Non-Blocking Methods Ruby

Writing Ruby methods that return immediately on blocking operations
Non-Blocking Methods Ruby
Photo by Andrew Wulf / Unsplash

Writing Ruby methods that return immediately on blocking operations.

I'm going to go through some background, feel free to skip to the meat and potatoes.


Background

I have a need to write a method which returns immediately (or nearly immediately) but continues to do work in the background.

I'm building a formatter for Cucumber. As a Cucumber test pack is executed, Cucumber sends events to its formatters which can then do things with the results. I want to send a variety of HTTP requests when one of these events occurs. These might come in quick succession and I don't want to slow the test pack down for lots of network activity which can happen in the background.

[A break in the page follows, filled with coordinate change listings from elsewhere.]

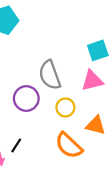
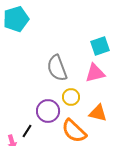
purple circle: (26, 99) -> (48, 111), moved

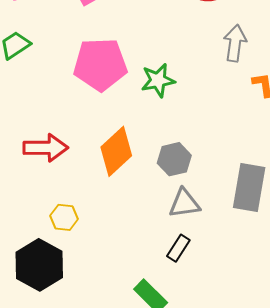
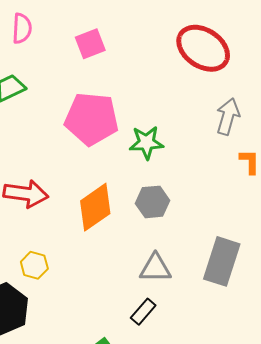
gray hexagon: (174, 159) -> (153, 202), moved

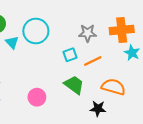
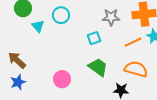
cyan circle: (36, 31) -> (61, 15), size x0.7
orange line: (93, 61) -> (133, 42), moved

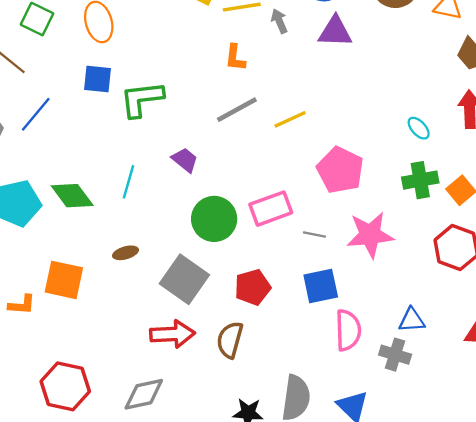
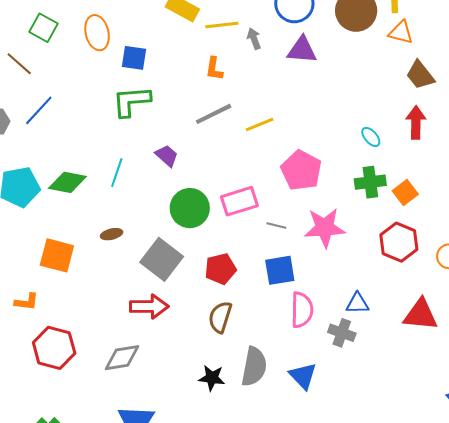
blue square: (98, 79) -> (134, 58), moved
green diamond: (72, 196) -> (67, 182), turned -45
orange L-shape: (22, 305) -> (26, 302), moved
brown semicircle: (230, 340) -> (220, 317), moved

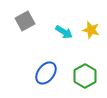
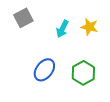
cyan arrow: (64, 32) -> (62, 29), turned 84

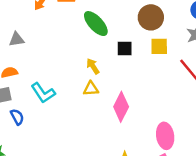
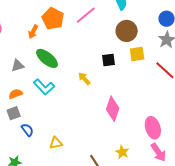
green ellipse: (96, 24) -> (47, 58), moved
yellow triangle: (91, 89) -> (56, 143), moved
cyan L-shape: (43, 93) -> (44, 87), moved

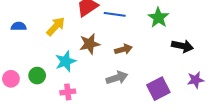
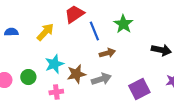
blue line: (115, 14) -> (94, 31), moved, turned 60
green star: (158, 18) -> (123, 24), moved
brown star: (90, 44) -> (76, 74), moved

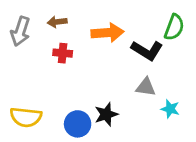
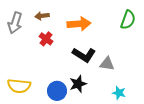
black L-shape: (147, 50) -> (84, 55), moved
red cross: (63, 53) -> (46, 39), turned 32
cyan star: (170, 109) -> (119, 93), moved

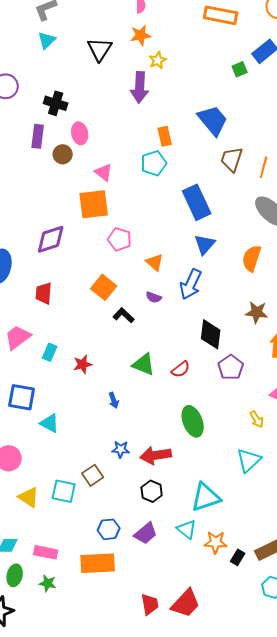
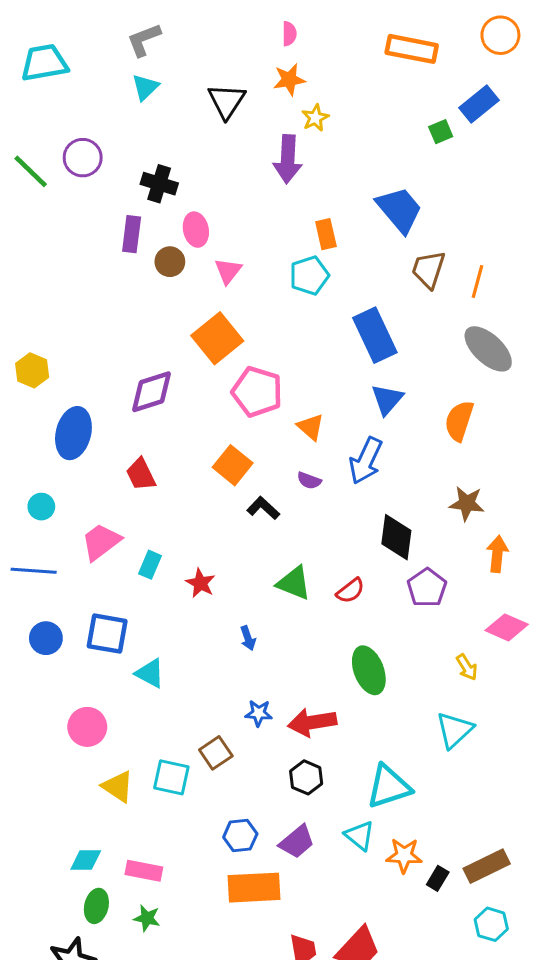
pink triangle: (104, 172) -> (228, 271), moved, turned 30
orange square: (94, 204) -> (217, 338), turned -32
pink pentagon: (120, 239) -> (257, 392), size x1.4
red trapezoid: (44, 293) -> (141, 474), turned -30
red star: (83, 364) -> (200, 583), turned -30
orange rectangle: (98, 563) -> (254, 888), moved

I do want the background activity to complete though. I don't want the runtime to quit while there's still some work to do.

Async

The first thing I reach for is the Async gem. This is great and works like this:

# this is the normal flow of a program
puts 'normal procedural code'

Async do 
  # This will start an event loop
  # but we're still synchronous at this point
  Async do
    # this Async block will run asynchronously with the other
  end

  Async do
    # this Async block will run asynchronously with the other
  end
end

This is fantastic, but you need to wrap all the asynchronous jobs in a wrapping Async block. I have multiple entry points (each Cucumber event) and I can't wrap the whole thing.

Threads

Making a new thread is easy:

Thread.new do
  # Some work here
end

But don't make too many, they're expensive, you can end up in context switching hell and if the main thread exits, any others you've created will die.

This means creating and managing thread pools, shunting work onto a threadsafe queue and making sure the main thread waits for the pool to drain before terminating.

None of this is hard, but, urgh, really? Do I have too?

Ractors

Oh Ractors, you make my heart ache for all the possibilities you hold, but you break my heart by being completely unusable. I didn't bother trying.

Ractors don't work with shared state while Ruby programmers (including me) love a bit of it. We've all got classes and modules with instance variables all over the place (lovely config blocks) which will immediately make your Ractor go pop.

For the love of all that's good in the world, can we please have copy-on-write semantics for Ractors and class / module state.


Meat and potatoes

Fibers

These are low-ish level concepts, much lighter weight than a Thread, which run concurrently, cooperatively. They must actively yield control and be resumed. However, in Ruby 3, an interface to the fiber scheduler interface was added that allows us to write or use a scheduler for controlling fiber execution.

A list of schedulers is available here. I'm going to use the Aync gem's scheduler.

module API
  scheduler = Async::Scheduler.new
  Fiber.set_scheduler(scheduler)

  def self.perform
    Fiber.schedule do
      puts 'Making request...'
      req = HTTParty.get('http://localhost:9292')
      puts " \tDone with request #{req.body[0..30]}"
    end
  end
end

A call to API.perform will create and schedule the fiber which will run immediately. As soon as it hits the HTTParty.get, a blocking operation, the fiber will yield control and the method will return. This lets me start lots of fibers, all running asynchronously.

Putting a wrapper on the above:

require 'async/scheduler'
require 'httparty'
require_relative 'api'

puts 'Starting up...'
5.times do
  API.perform
end
puts 'Finished!'

And with a trivial Roda server running in another process which looks like this:

require 'roda'

class App < Roda
  route do |r|
    # GET / request
    r.root do
      sleep(rand(0.3..1)) # Simulate some work
      'Hello world!'
    end
  end
end

run App.freeze.app

My code produces this output:

Starting up...
Making request...
Making request...
Making request...
Making request...
Making request...
Finished!
 	Done with request Hello world!
 	Done with request Hello world!
 	Done with request Hello world!
 	Done with request Hello world!
 	Done with request Hello world!

You can see each fiber running as far as the puts and then returning control. The Finished! line comes from the main thread but the fibers all run to completion asynchronously. Perfect this is exactly what I want.


Bonus

The simple Roda server, fronted by Rackup, was able to cope with about 500 connections on my machine before refusing any additional connections. Putting the Falcon server, written by Samuel Williams, author of Async, let me push this much harder. In fact, I exhausted my machine's open file handles before maxing out the server.

With 2,000 fibers connecting to the web server, and each request pausing for between 0.3 and 1.0 seconds, overall timings were:

ruby main.rb  0.65s user 0.26s system 45% cpu 1.992 total

Under 2 seconds for two thousand requests. That's crazy for a single-threaded client and includes the YJIT startup cost.